🤖 AI Summary
Real-time AC optimal power flow (OPF) becomes computationally intractable under high penetration of distributed energy resources (DERs).
Method: This paper proposes a fully distributed optimization framework relying solely on local measurements. It introduces a novel OPF paradigm based on learnable local feedback functions, recasting the time-varying optimization problem as neural network parameter training. A gradient-free stochastic primal-dual update scheme is designed to circumvent the computational bottleneck of computing gradients from nonlinear power flow models.

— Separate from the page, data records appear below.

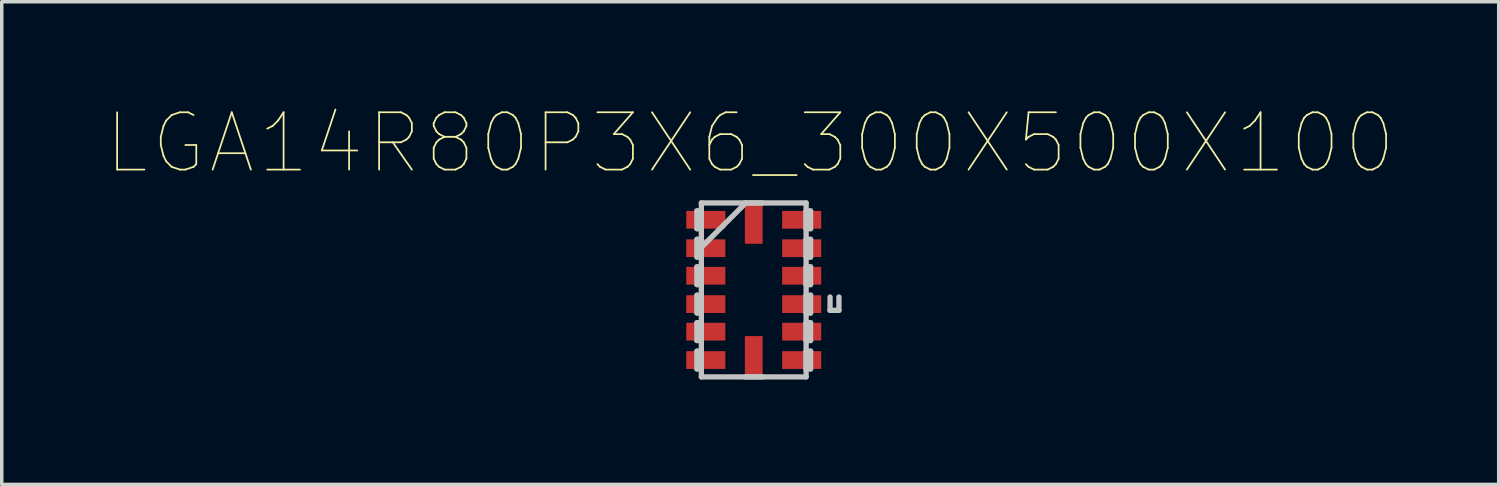
<source format=kicad_pcb>
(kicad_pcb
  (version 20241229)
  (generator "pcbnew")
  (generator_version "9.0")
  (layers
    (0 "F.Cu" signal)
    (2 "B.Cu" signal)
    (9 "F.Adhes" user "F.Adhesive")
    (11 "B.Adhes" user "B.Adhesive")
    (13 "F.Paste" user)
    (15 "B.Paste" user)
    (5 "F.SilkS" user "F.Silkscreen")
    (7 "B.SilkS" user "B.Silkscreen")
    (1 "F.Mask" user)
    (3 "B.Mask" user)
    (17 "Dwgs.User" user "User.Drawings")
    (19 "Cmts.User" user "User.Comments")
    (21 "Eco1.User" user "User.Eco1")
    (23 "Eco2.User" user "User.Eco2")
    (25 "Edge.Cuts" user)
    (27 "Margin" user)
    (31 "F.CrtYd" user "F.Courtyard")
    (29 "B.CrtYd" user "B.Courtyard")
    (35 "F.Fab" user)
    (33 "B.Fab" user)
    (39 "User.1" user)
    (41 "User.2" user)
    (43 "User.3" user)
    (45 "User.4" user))
  (footprint "LGA14R80P3X6_300X500X100"
    (layer "F.Cu")
    (at 18.52 5.247)
    (property "Reference" "LGA14R80P3X6_300X500X100" (at -0.1 -4.2 0) (layer "F.SilkS") (effects (font (size 1.64 1.64) (thickness 0.05))))
    (attr smd)
    (fp_line (start -1.626 -2.261) (end -1.626 -1.753) (stroke (width 0.152) (type solid)) (layer "Dwgs.User"))
    (fp_line (start -1.626 -1.753) (end -1.499 -1.753) (stroke (width 0.152) (type solid)) (layer "Dwgs.User"))
    (fp_line (start -1.626 -1.448) (end -1.626 -0.94) (stroke (width 0.152) (type solid)) (layer "Dwgs.User"))
    (fp_line (start -1.626 -0.94) (end -1.499 -0.94) (stroke (width 0.152) (type solid)) (layer "Dwgs.User"))
    (fp_line (start -1.626 -0.66) (end -1.626 -0.152) (stroke (width 0.152) (type solid)) (layer "Dwgs.User"))
    (fp_line (start -1.626 -0.152) (end -1.499 -0.152) (stroke (width 0.152) (type solid)) (layer "Dwgs.User"))
    (fp_line (start -1.626 0.152) (end -1.626 0.66) (stroke (width 0.152) (type solid)) (layer "Dwgs.User"))
    (fp_line (start -1.626 0.66) (end -1.499 0.66) (stroke (width 0.152) (type solid)) (layer "Dwgs.User"))
    (fp_line (start -1.626 0.94) (end -1.626 1.448) (stroke (width 0.152) (type solid)) (layer "Dwgs.User"))
    (fp_line (start -1.626 1.448) (end -1.499 1.448) (stroke (width 0.152) (type solid)) (layer "Dwgs.User"))
    (fp_line (start -1.626 1.753) (end -1.626 2.261) (stroke (width 0.152) (type solid)) (layer "Dwgs.User"))
    (fp_line (start -1.626 2.261) (end -1.499 2.261) (stroke (width 0.152) (type solid)) (layer "Dwgs.User"))
    (fp_line (start -1.499 -2.489) (end -1.499 2.489) (stroke (width 0.152) (type solid)) (layer "Dwgs.User"))
    (fp_line (start -1.499 -2.261) (end -1.626 -2.261) (stroke (width 0.152) (type solid)) (layer "Dwgs.User"))
    (fp_line (start -1.499 -1.753) (end -1.499 -2.261) (stroke (width 0.152) (type solid)) (layer "Dwgs.User"))
    (fp_line (start -1.499 -1.448) (end -1.626 -1.448) (stroke (width 0.152) (type solid)) (layer "Dwgs.User"))
    (fp_line (start -1.499 -1.219) (end -0.229 -2.489) (stroke (width 0.152) (type solid)) (layer "Dwgs.User"))
    (fp_line (start -1.499 -0.94) (end -1.499 -1.448) (stroke (width 0.152) (type solid)) (layer "Dwgs.User"))
    (fp_line (start -1.499 -0.66) (end -1.626 -0.66) (stroke (width 0.152) (type solid)) (layer "Dwgs.User"))
    (fp_line (start -1.499 -0.152) (end -1.499 -0.66) (stroke (width 0.152) (type solid)) (layer "Dwgs.User"))
    (fp_line (start -1.499 0.152) (end -1.626 0.152) (stroke (width 0.152) (type solid)) (layer "Dwgs.User"))
    (fp_line (start -1.499 0.66) (end -1.499 0.152) (stroke (width 0.152) (type solid)) (layer "Dwgs.User"))
    (fp_line (start -1.499 0.94) (end -1.626 0.94) (stroke (width 0.152) (type solid)) (layer "Dwgs.User"))
    (fp_line (start -1.499 1.448) (end -1.499 0.94) (stroke (width 0.152) (type solid)) (layer "Dwgs.User"))
    (fp_line (start -1.499 1.753) (end -1.626 1.753) (stroke (width 0.152) (type solid)) (layer "Dwgs.User"))
    (fp_line (start -1.499 2.261) (end -1.499 1.753) (stroke (width 0.152) (type solid)) (layer "Dwgs.User"))
    (fp_line (start -1.499 2.489) (end 1.499 2.489) (stroke (width 0.152) (type solid)) (layer "Dwgs.User"))
    (fp_line (start -0.254 2.489) (end 0.254 2.489) (stroke (width 0.152) (type solid)) (layer "Dwgs.User"))
    (fp_line (start 0.254 -2.489) (end -0.254 -2.489) (stroke (width 0.152) (type solid)) (layer "Dwgs.User"))
    (fp_line (start 1.499 -2.489) (end -1.499 -2.489) (stroke (width 0.152) (type solid)) (layer "Dwgs.User"))
    (fp_line (start 1.499 -2.261) (end 1.499 -1.753) (stroke (width 0.152) (type solid)) (layer "Dwgs.User"))
    (fp_line (start 1.499 -1.753) (end 1.626 -1.753) (stroke (width 0.152) (type solid)) (layer "Dwgs.User"))
    (fp_line (start 1.499 -1.448) (end 1.499 -0.94) (stroke (width 0.152) (type solid)) (layer "Dwgs.User"))
    (fp_line (start 1.499 -0.94) (end 1.626 -0.94) (stroke (width 0.152) (type solid)) (layer "Dwgs.User"))
    (fp_line (start 1.499 -0.66) (end 1.499 -0.152) (stroke (width 0.152) (type solid)) (layer "Dwgs.User"))
    (fp_line (start 1.499 -0.152) (end 1.626 -0.152) (stroke (width 0.152) (type solid)) (layer "Dwgs.User"))
    (fp_line (start 1.499 0.152) (end 1.499 0.66) (stroke (width 0.152) (type solid)) (layer "Dwgs.User"))
    (fp_line (start 1.499 0.66) (end 1.626 0.66) (stroke (width 0.152) (type solid)) (layer "Dwgs.User"))
    (fp_line (start 1.499 0.94) (end 1.499 1.448) (stroke (width 0.152) (type solid)) (layer "Dwgs.User"))
    (fp_line (start 1.499 1.448) (end 1.626 1.448) (stroke (width 0.152) (type solid)) (layer "Dwgs.User"))
    (fp_line (start 1.499 1.753) (end 1.499 2.261) (stroke (width 0.152) (type solid)) (layer "Dwgs.User"))
    (fp_line (start 1.499 2.261) (end 1.626 2.261) (stroke (width 0.152) (type solid)) (layer "Dwgs.User"))
    (fp_line (start 1.499 2.489) (end 1.499 -2.489) (stroke (width 0.152) (type solid)) (layer "Dwgs.User"))
    (fp_line (start 1.626 -2.261) (end 1.499 -2.261) (stroke (width 0.152) (type solid)) (layer "Dwgs.User"))
    (fp_line (start 1.626 -1.753) (end 1.626 -2.261) (stroke (width 0.152) (type solid)) (layer "Dwgs.User"))
    (fp_line (start 1.626 -1.448) (end 1.499 -1.448) (stroke (width 0.152) (type solid)) (layer "Dwgs.User"))
    (fp_line (start 1.626 -0.94) (end 1.626 -1.448) (stroke (width 0.152) (type solid)) (layer "Dwgs.User"))
    (fp_line (start 1.626 -0.66) (end 1.499 -0.66) (stroke (width 0.152) (type solid)) (layer "Dwgs.User"))
    (fp_line (start 1.626 -0.152) (end 1.626 -0.66) (stroke (width 0.152) (type solid)) (layer "Dwgs.User"))
    (fp_line (start 1.626 0.152) (end 1.499 0.152) (stroke (width 0.152) (type solid)) (layer "Dwgs.User"))
    (fp_line (start 1.626 0.66) (end 1.626 0.152) (stroke (width 0.152) (type solid)) (layer "Dwgs.User"))
    (fp_line (start 1.626 0.94) (end 1.499 0.94) (stroke (width 0.152) (type solid)) (layer "Dwgs.User"))
    (fp_line (start 1.626 1.448) (end 1.626 0.94) (stroke (width 0.152) (type solid)) (layer "Dwgs.User"))
    (fp_line (start 1.626 1.753) (end 1.499 1.753) (stroke (width 0.152) (type solid)) (layer "Dwgs.User"))
    (fp_line (start 1.626 2.261) (end 1.626 1.753) (stroke (width 0.152) (type solid)) (layer "Dwgs.User"))
    (fp_line (start 2.184 0.584) (end 2.184 0.203) (stroke (width 0.152) (type solid)) (layer "Dwgs.User"))
    (fp_line (start 2.438 0.203) (end 2.438 0.584) (stroke (width 0.152) (type solid)) (layer "Dwgs.User"))
    (fp_line (start 2.438 0.584) (end 2.184 0.584) (stroke (width 0.152) (type solid)) (layer "Dwgs.User"))
    (pad "1" smd rect (at -1.372 -2.007 270) (size 0.508 1.118) (layers "F.Cu" "F.Mask" "F.Paste"))
    (pad "2" smd rect (at -1.372 -1.194 270) (size 0.508 1.118) (layers "F.Cu" "F.Mask" "F.Paste"))
    (pad "3" smd rect (at -1.372 -0.406 270) (size 0.508 1.118) (layers "F.Cu" "F.Mask" "F.Paste"))
    (pad "4" smd rect (at -1.372 0.406 270) (size 0.508 1.118) (layers "F.Cu" "F.Mask" "F.Paste"))
    (pad "5" smd rect (at -1.372 1.194 270) (size 0.508 1.118) (layers "F.Cu" "F.Mask" "F.Paste"))
    (pad "6" smd rect (at -1.372 2.007 270) (size 0.508 1.118) (layers "F.Cu" "F.Mask" "F.Paste"))
    (pad "7" smd rect (at 0 1.88 180) (size 0.508 1.118) (layers "F.Cu" "F.Mask" "F.Paste"))
    (pad "8" smd rect (at 1.372 2.007 270) (size 0.508 1.118) (layers "F.Cu" "F.Mask" "F.Paste"))
    (pad "9" smd rect (at 1.372 1.194 270) (size 0.508 1.118) (layers "F.Cu" "F.Mask" "F.Paste"))
    (pad "10" smd rect (at 1.372 0.406 270) (size 0.508 1.118) (layers "F.Cu" "F.Mask" "F.Paste"))
    (pad "11" smd rect (at 1.372 -0.406 270) (size 0.508 1.118) (layers "F.Cu" "F.Mask" "F.Paste"))
    (pad "12" smd rect (at 1.372 -1.194 270) (size 0.508 1.118) (layers "F.Cu" "F.Mask" "F.Paste"))
    (pad "13" smd rect (at 1.372 -2.007 270) (size 0.508 1.118) (layers "F.Cu" "F.Mask" "F.Paste"))
    (pad "14" smd rect (at 0 -1.88 180) (size 0.508 1.118) (layers "F.Cu" "F.Mask" "F.Paste")))
  (gr_rect
    (start -3 -3)
    (end 39.839 10.813)
    (stroke (width 0.1) (type default))
    (fill no)
    (layer "Edge.Cuts")))
</source>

Contribution/Results: Theoretical convergence is guaranteed via the universal approximation theorem. Experiments on the IEEE 37-bus system demonstrate that the method significantly outperforms state-of-the-art benchmarks in both solution accuracy and dynamic tracking speed. Moreover, it achieves lightweight communication overhead, high computational efficiency, and flexible deployment—making it particularly suitable for edge-constrained DER-rich distribution networks.
📝 Abstract
The increasing penetration of distributed energy resources (DERs) adds variability as well as fast control capabilities to power networks. Dispatching the DERs based on local information to provide real-time optimal network operation is the desideratum. In this paper, we propose a data-driven real-time algorithm that uses only the local measurements to solve time-varying AC optimal power flow (OPF). Specifically, we design a learnable function that takes the local feedback as input in the algorithm. The learnable function, under certain conditions, will result in a unique stationary point of the algorithm, which in turn transfers the OPF problems to be optimized over the parameters of the function. We then develop a stochastic primal-dual update to solve the variant of the OPF problems based on a deep neural network (DNN) parametrization of the learnable function, which is referred to as the training stage. We also design a gradient-free alternative to bypass the cumbersome gradient calculation of the nonlinear power flow model. The OPF solution-tracking error bound is established in the sense of universal approximation of DNN. Numerical results on the IEEE 37-bus test feeder show that the proposed method can track the time-varying OPF solutions with higher accuracy and faster computation compared to benchmark methods.